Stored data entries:
==================================================
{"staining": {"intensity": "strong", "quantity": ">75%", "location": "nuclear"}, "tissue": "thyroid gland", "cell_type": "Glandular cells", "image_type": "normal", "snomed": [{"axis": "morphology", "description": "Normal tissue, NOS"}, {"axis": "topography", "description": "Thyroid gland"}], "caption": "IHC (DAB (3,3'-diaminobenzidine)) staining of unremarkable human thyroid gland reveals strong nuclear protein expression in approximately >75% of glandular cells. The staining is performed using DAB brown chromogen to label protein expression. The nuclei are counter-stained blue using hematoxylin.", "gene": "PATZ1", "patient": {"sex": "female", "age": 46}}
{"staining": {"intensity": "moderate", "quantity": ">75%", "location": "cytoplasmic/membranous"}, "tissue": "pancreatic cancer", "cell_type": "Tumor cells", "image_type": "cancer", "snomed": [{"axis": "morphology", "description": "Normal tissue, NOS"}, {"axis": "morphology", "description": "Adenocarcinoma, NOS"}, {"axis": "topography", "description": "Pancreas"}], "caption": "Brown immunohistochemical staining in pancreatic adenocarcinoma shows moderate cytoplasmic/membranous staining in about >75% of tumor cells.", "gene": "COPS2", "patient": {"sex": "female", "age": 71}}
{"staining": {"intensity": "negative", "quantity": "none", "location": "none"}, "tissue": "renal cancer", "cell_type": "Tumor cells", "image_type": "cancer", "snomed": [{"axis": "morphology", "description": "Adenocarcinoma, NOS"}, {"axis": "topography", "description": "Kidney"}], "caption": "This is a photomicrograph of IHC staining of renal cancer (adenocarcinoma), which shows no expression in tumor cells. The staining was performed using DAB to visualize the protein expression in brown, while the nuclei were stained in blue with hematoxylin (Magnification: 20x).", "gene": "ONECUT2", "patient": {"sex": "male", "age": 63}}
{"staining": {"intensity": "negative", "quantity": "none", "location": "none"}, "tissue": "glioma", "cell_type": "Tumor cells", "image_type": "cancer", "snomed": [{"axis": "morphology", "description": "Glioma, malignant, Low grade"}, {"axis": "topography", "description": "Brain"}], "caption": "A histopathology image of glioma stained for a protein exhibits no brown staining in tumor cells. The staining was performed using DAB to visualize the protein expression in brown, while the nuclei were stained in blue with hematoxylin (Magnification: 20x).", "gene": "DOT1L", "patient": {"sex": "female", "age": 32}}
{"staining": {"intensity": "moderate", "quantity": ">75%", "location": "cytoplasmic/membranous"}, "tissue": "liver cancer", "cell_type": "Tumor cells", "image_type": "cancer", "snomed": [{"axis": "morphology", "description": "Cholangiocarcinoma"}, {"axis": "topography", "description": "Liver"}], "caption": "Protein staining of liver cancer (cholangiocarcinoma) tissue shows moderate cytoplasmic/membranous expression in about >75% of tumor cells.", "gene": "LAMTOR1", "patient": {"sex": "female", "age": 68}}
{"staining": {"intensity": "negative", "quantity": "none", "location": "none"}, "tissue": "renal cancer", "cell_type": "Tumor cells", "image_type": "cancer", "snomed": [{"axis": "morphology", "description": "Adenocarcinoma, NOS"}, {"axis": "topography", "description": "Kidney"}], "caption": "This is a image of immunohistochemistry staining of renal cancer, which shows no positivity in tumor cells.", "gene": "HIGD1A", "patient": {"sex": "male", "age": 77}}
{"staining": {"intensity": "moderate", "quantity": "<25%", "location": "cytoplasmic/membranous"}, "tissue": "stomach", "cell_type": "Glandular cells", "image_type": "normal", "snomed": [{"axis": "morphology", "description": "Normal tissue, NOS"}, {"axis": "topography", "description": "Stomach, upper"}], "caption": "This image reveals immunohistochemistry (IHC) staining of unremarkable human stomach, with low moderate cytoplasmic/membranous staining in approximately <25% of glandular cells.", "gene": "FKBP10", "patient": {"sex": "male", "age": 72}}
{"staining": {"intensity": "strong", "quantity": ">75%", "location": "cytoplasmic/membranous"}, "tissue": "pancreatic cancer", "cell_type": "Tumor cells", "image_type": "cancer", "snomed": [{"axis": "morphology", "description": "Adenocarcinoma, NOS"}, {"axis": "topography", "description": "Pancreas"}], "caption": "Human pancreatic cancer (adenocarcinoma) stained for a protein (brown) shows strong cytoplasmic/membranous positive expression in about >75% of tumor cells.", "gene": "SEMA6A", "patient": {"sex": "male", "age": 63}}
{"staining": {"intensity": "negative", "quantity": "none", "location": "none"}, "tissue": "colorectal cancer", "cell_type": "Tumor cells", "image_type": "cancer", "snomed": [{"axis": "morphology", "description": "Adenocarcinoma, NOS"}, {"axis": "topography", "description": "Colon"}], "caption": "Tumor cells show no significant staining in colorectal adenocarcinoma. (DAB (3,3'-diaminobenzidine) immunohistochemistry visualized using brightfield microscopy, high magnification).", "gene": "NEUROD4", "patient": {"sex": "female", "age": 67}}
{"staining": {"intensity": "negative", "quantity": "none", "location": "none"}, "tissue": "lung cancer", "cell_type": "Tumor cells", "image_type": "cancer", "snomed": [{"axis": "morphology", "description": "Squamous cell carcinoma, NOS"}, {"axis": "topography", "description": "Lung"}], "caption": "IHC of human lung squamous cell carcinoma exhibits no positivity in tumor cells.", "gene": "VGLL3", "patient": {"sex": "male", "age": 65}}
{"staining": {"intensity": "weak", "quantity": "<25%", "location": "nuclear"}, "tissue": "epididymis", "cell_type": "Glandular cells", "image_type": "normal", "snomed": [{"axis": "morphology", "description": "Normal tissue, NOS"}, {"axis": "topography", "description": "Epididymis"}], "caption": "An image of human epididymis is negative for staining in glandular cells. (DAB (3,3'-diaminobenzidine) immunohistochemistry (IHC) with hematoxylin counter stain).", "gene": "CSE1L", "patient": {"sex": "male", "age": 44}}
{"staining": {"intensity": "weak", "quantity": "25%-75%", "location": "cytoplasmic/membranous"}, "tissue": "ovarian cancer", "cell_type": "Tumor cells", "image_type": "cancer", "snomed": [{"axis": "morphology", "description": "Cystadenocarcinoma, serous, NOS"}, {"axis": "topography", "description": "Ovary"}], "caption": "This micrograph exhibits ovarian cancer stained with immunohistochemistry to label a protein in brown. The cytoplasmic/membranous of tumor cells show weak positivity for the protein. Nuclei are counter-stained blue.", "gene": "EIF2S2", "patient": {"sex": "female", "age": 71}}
==================================================
**What is required**
Start to finish, restate the records above word for word.

**Result of the exercise**
{"staining": {"intensity": "strong", "quantity": ">75%", "location": "nuclear"}, "tissue": "thyroid gland", "cell_type": "Glandular cells", "image_type": "normal", "snomed": [{"axis": "morphology", "description": "Normal tissue, NOS"}, {"axis": "topography", "description": "Thyroid gland"}], "caption": "IHC (DAB (3,3'-diaminobenzidine)) staining of unremarkable human thyroid gland reveals strong nuclear protein expression in approximately >75% of glandular cells. The staining is performed using DAB brown chromogen to label protein expression. The nuclei are counter-stained blue using hematoxylin.", "gene": "PATZ1", "patient": {"sex": "female", "age": 46}}
{"staining": {"intensity": "moderate", "quantity": ">75%", "location": "cytoplasmic/membranous"}, "tissue": "pancreatic cancer", "cell_type": "Tumor cells", "image_type": "cancer", "snomed": [{"axis": "morphology", "description": "Normal tissue, NOS"}, {"axis": "morphology", "description": "Adenocarcinoma, NOS"}, {"axis": "topography", "description": "Pancreas"}], "caption": "Brown immunohistochemical staining in pancreatic adenocarcinoma shows moderate cytoplasmic/membranous staining in about >75% of tumor cells.", "gene": "COPS2", "patient": {"sex": "female", "age": 71}}
{"staining": {"intensity": "negative", "quantity": "none", "location": "none"}, "tissue": "renal cancer", "cell_type": "Tumor cells", "image_type": "cancer", "snomed": [{"axis": "morphology", "description": "Adenocarcinoma, NOS"}, {"axis": "topography", "description": "Kidney"}], "caption": "This is a photomicrograph of IHC staining of renal cancer (adenocarcinoma), which shows no expression in tumor cells. The staining was performed using DAB to visualize the protein expression in brown, while the nuclei were stained in blue with hematoxylin (Magnification: 20x).", "gene": "ONECUT2", "patient": {"sex": "male", "age": 63}}
{"staining": {"intensity": "negative", "quantity": "none", "location": "none"}, "tissue": "glioma", "cell_type": "Tumor cells", "image_type": "cancer", "snomed": [{"axis": "morphology", "description": "Glioma, malignant, Low grade"}, {"axis": "topography", "description": "Brain"}], "caption": "A histopathology image of glioma stained for a protein exhibits no brown staining in tumor cells. The staining was performed using DAB to visualize the protein expression in brown, while the nuclei were stained in blue with hematoxylin (Magnification: 20x).", "gene": "DOT1L", "patient": {"sex": "female", "age": 32}}
{"staining": {"intensity": "moderate", "quantity": ">75%", "location": "cytoplasmic/membranous"}, "tissue": "liver cancer", "cell_type": "Tumor cells", "image_type": "cancer", "snomed": [{"axis": "morphology", "description": "Cholangiocarcinoma"}, {"axis": "topography", "description": "Liver"}], "caption": "Protein staining of liver cancer (cholangiocarcinoma) tissue shows moderate cytoplasmic/membranous expression in about >75% of tumor cells.", "gene": "LAMTOR1", "patient": {"sex": "female", "age": 68}}
{"staining": {"intensity": "negative", "quantity": "none", "location": "none"}, "tissue": "renal cancer", "cell_type": "Tumor cells", "image_type": "cancer", "snomed": [{"axis": "morphology", "description": "Adenocarcinoma, NOS"}, {"axis": "topography", "description": "Kidney"}], "caption": "This is a image of immunohistochemistry staining of renal cancer, which shows no positivity in tumor cells.", "gene": "HIGD1A", "patient": {"sex": "male", "age": 77}}
{"staining": {"intensity": "moderate", "quantity": "<25%", "location": "cytoplasmic/membranous"}, "tissue": "stomach", "cell_type": "Glandular cells", "image_type": "normal", "snomed": [{"axis": "morphology", "description": "Normal tissue, NOS"}, {"axis": "topography", "description": "Stomach, upper"}], "caption": "This image reveals immunohistochemistry (IHC) staining of unremarkable human stomach, with low moderate cytoplasmic/membranous staining in approximately <25% of glandular cells.", "gene": "FKBP10", "patient": {"sex": "male", "age": 72}}
{"staining": {"intensity": "strong", "quantity": ">75%", "location": "cytoplasmic/membranous"}, "tissue": "pancreatic cancer", "cell_type": "Tumor cells", "image_type": "cancer", "snomed": [{"axis": "morphology", "description": "Adenocarcinoma, NOS"}, {"axis": "topography", "description": "Pancreas"}], "caption": "Human pancreatic cancer (adenocarcinoma) stained for a protein (brown) shows strong cytoplasmic/membranous positive expression in about >75% of tumor cells.", "gene": "SEMA6A", "patient": {"sex": "male", "age": 63}}
{"staining": {"intensity": "negative", "quantity": "none", "location": "none"}, "tissue": "colorectal cancer", "cell_type": "Tumor cells", "image_type": "cancer", "snomed": [{"axis": "morphology", "description": "Adenocarcinoma, NOS"}, {"axis": "topography", "description": "Colon"}], "caption": "Tumor cells show no significant staining in colorectal adenocarcinoma. (DAB (3,3'-diaminobenzidine) immunohistochemistry visualized using brightfield microscopy, high magnification).", "gene": "NEUROD4", "patient": {"sex": "female", "age": 67}}
{"staining": {"intensity": "negative", "quantity": "none", "location": "none"}, "tissue": "lung cancer", "cell_type": "Tumor cells", "image_type": "cancer", "snomed": [{"axis": "morphology", "description": "Squamous cell carcinoma, NOS"}, {"axis": "topography", "description": "Lung"}], "caption": "IHC of human lung squamous cell carcinoma exhibits no positivity in tumor cells.", "gene": "VGLL3", "patient": {"sex": "male", "age": 65}}
{"staining": {"intensity": "weak", "quantity": "<25%", "location": "nuclear"}, "tissue": "epididymis", "cell_type": "Glandular cells", "image_type": "normal", "snomed": [{"axis": "morphology", "description": "Normal tissue, NOS"}, {"axis": "topography", "description": "Epididymis"}], "caption": "An image of human epididymis is negative for staining in glandular cells. (DAB (3,3'-diaminobenzidine) immunohistochemistry (IHC) with hematoxylin counter stain).", "gene": "CSE1L", "patient": {"sex": "male", "age": 44}}
{"staining": {"intensity": "weak", "quantity": "25%-75%", "location": "cytoplasmic/membranous"}, "tissue": "ovarian cancer", "cell_type": "Tumor cells", "image_type": "cancer", "snomed": [{"axis": "morphology", "description": "Cystadenocarcinoma, serous, NOS"}, {"axis": "topography", "description": "Ovary"}], "caption": "This micrograph exhibits ovarian cancer stained with immunohistochemistry to label a protein in brown. The cytoplasmic/membranous of tumor cells show weak positivity for the protein. Nuclei are counter-stained blue.", "gene": "EIF2S2", "patient": {"sex": "female", "age": 71}}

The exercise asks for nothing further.